« 4,2 milliards d’habitants vivront en ville d’ici 2050 »

Comment s’organisent les villes en 2020 ? Pour répondre à cette question, la géographe Charlotte Ruggeri s’est entourée de cinq collègues (Frédérique Célérier, Marine Duc, Daniel Florentin, Léo Kloeckner et Flaminia Paddeu) et nous propose un atlas particulièrement original ayant nécessité deux années de travail.

Agrégée de géographie et enseignante en CGPE, Charlotte Ruggeri codirige la revue en ligne nommée Urbanités. Elle est spécialiste des mobilités et conflits dans les villes nord-américaines. Frédérique Célérier est agrégée de géographie, enseigne dans un lycée du Val-de-Marne et a rédigé une thèse sur les territoires du vin en France. Marine Duc est doctorante à l’université Bordeaux Montaigne et termine sa thèse sur les mobilités et migrations au Groenland. Daniel Florentin est maître-assistant en urbanisme à l’Institut Supérieur d’Ingénierie et de Gestion de l’Environnement et en environnement à l’Ecole des Mines de Paris. Léo Kloeckner est agrégé de géographie, enseigne dans un lycée de Seine-Saint-Denis et a rédigé une thèse sur les villes chinoises. Enfin, Flaminia Paddeu est maîtresse de conférence à l’Université Sorbonne Paris Nord et travaille sur les pratiques alimentaires et environnementales dans les villes françaises et états-uniennes. Cette jeune équipe est renforcée par la cartographe Aurélie Boissière, auteure de très nombreuses cartes pour les différents atlas chez Autrement (http://boiteacartes.fr/).

———

CONSIGNE 1
D'après le texte sur l'atlas des villes, combien d'années de travail sa réalisation a-t-elle demandé ?
CONSIGNE 2
Reproduisez à l'identique le passage du texte sur l'atlas des villes situé entre « Comment s’organisent les » et « années de travail. », ces deux segments inclus.
Les entrées ne servent pas pour cet exercice.

DOCUMENTS FOURNIS
———

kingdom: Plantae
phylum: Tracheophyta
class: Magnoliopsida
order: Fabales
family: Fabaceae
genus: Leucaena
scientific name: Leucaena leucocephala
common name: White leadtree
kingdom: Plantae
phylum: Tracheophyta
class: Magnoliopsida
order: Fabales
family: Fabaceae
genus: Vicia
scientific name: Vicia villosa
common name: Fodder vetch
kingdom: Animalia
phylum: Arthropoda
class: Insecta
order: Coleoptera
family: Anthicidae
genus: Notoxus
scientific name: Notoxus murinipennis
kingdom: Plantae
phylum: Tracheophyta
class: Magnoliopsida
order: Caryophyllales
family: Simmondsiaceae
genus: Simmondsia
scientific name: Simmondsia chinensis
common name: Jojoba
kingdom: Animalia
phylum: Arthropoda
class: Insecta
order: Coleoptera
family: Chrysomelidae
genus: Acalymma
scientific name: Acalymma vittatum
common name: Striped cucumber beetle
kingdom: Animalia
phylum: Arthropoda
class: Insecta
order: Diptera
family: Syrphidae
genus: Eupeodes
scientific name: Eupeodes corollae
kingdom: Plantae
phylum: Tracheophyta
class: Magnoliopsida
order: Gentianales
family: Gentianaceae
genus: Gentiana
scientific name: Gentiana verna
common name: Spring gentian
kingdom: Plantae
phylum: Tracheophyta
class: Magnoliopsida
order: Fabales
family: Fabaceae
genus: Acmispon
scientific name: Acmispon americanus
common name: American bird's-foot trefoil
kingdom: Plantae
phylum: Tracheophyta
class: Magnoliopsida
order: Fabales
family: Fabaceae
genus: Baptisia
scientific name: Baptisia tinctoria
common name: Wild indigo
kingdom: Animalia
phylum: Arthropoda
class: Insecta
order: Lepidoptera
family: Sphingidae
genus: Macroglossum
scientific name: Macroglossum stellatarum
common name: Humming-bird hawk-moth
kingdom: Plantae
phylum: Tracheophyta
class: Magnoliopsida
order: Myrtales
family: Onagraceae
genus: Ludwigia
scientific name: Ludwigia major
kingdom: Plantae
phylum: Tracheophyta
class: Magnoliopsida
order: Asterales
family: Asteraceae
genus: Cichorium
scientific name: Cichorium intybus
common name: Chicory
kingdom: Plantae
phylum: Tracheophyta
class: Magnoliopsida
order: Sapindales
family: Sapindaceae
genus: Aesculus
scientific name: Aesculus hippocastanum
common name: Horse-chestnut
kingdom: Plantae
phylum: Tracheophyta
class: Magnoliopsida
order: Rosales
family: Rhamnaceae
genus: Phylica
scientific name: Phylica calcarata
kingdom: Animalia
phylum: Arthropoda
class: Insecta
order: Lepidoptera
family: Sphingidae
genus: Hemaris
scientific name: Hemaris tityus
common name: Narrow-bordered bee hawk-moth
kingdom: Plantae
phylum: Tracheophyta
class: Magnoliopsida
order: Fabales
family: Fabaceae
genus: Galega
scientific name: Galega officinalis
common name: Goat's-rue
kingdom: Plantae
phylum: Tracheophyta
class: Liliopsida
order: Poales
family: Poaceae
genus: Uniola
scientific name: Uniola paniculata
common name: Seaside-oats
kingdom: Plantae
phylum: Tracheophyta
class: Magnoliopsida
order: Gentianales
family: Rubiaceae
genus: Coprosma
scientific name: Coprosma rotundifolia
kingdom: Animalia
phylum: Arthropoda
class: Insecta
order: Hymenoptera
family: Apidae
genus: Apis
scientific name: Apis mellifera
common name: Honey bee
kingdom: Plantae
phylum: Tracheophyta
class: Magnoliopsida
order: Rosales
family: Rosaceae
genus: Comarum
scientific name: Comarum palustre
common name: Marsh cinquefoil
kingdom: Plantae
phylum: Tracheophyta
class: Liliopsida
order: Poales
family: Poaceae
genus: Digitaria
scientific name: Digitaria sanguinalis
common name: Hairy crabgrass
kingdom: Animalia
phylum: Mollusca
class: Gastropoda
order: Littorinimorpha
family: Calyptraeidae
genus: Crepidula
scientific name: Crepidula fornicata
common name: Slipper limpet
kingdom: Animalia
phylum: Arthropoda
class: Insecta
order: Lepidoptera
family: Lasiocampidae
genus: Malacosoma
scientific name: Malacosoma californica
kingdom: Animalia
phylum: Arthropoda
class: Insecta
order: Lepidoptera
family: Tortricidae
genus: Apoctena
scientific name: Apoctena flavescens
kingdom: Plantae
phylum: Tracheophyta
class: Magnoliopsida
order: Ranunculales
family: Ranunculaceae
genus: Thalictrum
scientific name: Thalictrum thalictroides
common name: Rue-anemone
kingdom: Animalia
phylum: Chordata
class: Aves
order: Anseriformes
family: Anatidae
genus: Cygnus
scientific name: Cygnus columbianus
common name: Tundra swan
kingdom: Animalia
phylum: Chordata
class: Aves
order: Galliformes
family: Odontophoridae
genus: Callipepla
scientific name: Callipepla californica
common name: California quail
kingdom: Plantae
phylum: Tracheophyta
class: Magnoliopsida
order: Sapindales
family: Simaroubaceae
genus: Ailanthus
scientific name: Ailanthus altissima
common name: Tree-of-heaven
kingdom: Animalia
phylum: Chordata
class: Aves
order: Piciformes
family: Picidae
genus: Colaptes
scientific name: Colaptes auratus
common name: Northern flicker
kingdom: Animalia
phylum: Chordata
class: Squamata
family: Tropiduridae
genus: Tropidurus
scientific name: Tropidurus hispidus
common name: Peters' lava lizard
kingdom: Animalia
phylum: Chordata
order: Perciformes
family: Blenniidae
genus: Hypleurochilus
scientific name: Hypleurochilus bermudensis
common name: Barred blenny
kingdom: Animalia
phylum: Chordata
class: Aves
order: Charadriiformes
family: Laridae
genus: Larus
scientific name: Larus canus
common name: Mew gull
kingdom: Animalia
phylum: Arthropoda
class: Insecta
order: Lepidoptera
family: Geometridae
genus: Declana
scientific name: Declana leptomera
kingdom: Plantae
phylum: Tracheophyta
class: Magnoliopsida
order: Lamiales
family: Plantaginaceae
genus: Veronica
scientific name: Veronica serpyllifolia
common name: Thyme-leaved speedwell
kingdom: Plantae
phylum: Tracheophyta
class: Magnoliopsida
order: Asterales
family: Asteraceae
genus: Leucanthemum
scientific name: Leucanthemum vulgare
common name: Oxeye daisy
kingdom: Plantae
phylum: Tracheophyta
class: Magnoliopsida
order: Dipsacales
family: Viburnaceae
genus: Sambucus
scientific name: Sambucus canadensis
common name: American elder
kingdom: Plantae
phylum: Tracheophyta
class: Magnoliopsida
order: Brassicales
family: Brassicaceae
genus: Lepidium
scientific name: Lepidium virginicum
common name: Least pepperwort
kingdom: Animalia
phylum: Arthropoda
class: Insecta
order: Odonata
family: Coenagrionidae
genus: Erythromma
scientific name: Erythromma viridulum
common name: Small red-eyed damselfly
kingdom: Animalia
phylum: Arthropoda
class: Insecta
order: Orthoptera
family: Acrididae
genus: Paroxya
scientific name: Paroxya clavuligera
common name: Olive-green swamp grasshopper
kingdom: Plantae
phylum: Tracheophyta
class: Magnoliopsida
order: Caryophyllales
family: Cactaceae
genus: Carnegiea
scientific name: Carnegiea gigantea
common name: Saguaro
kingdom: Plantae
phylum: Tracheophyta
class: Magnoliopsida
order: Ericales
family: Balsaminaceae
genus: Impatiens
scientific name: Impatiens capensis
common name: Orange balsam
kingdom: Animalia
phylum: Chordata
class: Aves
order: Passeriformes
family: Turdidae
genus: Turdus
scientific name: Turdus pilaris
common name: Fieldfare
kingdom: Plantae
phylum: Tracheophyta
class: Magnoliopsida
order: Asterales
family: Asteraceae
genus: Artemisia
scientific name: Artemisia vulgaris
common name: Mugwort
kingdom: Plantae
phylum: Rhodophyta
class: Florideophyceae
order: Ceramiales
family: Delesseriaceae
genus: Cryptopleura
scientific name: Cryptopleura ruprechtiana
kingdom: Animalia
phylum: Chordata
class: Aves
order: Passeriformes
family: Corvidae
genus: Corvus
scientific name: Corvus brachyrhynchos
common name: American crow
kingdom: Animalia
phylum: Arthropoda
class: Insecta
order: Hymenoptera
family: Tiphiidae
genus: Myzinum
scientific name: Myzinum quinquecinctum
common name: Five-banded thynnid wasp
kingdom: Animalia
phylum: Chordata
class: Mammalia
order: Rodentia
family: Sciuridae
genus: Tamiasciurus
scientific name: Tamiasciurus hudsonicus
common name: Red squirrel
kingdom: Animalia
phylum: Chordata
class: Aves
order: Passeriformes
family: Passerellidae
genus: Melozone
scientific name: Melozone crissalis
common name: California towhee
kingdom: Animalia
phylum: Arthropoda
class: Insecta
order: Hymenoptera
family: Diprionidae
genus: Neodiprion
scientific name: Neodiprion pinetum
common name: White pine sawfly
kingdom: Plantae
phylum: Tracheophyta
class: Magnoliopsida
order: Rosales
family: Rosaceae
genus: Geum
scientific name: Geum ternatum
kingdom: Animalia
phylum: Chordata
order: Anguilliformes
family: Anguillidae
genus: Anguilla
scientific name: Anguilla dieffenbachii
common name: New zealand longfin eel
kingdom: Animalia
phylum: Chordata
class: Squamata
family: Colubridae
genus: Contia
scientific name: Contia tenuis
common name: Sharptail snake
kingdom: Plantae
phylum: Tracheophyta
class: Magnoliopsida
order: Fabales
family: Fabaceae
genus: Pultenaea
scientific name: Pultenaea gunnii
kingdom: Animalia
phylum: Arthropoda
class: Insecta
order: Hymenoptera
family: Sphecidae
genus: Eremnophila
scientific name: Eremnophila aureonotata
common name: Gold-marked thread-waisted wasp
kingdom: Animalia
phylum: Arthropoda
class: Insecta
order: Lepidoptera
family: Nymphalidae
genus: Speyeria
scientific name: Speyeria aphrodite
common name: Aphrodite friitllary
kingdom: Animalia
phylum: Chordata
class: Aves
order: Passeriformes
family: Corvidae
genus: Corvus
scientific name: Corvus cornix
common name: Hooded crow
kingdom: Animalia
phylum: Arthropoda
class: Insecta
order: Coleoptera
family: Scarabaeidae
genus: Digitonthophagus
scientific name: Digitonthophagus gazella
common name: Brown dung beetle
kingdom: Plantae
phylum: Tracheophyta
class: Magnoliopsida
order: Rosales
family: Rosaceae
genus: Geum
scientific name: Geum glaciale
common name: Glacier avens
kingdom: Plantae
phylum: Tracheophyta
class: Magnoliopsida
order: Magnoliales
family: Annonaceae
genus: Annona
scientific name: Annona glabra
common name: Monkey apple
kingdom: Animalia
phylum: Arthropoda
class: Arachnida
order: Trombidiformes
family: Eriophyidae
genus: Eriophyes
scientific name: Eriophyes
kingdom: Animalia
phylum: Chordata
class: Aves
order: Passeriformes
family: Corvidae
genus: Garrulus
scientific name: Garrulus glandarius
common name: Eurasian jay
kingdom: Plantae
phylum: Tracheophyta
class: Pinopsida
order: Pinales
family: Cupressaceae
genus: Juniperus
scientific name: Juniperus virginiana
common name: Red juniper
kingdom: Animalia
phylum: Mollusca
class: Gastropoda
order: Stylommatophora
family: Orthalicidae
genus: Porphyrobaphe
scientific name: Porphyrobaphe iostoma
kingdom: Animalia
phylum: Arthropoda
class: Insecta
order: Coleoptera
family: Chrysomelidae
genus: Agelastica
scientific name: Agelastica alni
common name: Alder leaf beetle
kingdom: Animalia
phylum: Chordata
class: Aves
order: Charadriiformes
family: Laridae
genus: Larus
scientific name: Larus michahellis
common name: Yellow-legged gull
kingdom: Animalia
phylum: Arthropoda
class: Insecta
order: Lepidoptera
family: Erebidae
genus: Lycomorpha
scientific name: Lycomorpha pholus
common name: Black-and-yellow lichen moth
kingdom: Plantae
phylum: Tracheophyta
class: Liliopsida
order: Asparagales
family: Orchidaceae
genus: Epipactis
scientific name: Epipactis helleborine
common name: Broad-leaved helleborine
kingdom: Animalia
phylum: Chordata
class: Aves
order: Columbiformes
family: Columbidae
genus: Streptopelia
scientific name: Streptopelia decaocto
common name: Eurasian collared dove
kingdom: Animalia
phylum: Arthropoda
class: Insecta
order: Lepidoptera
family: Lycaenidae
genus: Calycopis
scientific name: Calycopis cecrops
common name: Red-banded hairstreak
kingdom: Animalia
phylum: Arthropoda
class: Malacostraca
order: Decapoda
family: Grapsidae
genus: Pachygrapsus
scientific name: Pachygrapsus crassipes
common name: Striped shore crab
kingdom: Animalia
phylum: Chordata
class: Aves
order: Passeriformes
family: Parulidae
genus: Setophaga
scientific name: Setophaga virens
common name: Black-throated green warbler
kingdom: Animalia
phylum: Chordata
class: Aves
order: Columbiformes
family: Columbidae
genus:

———

CORRIGÉ 1
Deux années de travail.

CORRIGÉ 2
Comment s’organisent les villes en 2020 ? Pour répondre à cette question, la géographe Charlotte Ruggeri s’est entourée de cinq collègues (Frédérique Célérier, Marine Duc, Daniel Florentin, Léo Kloeckner et Flaminia Paddeu) et nous propose un atlas particulièrement original ayant nécessité deux années de travail.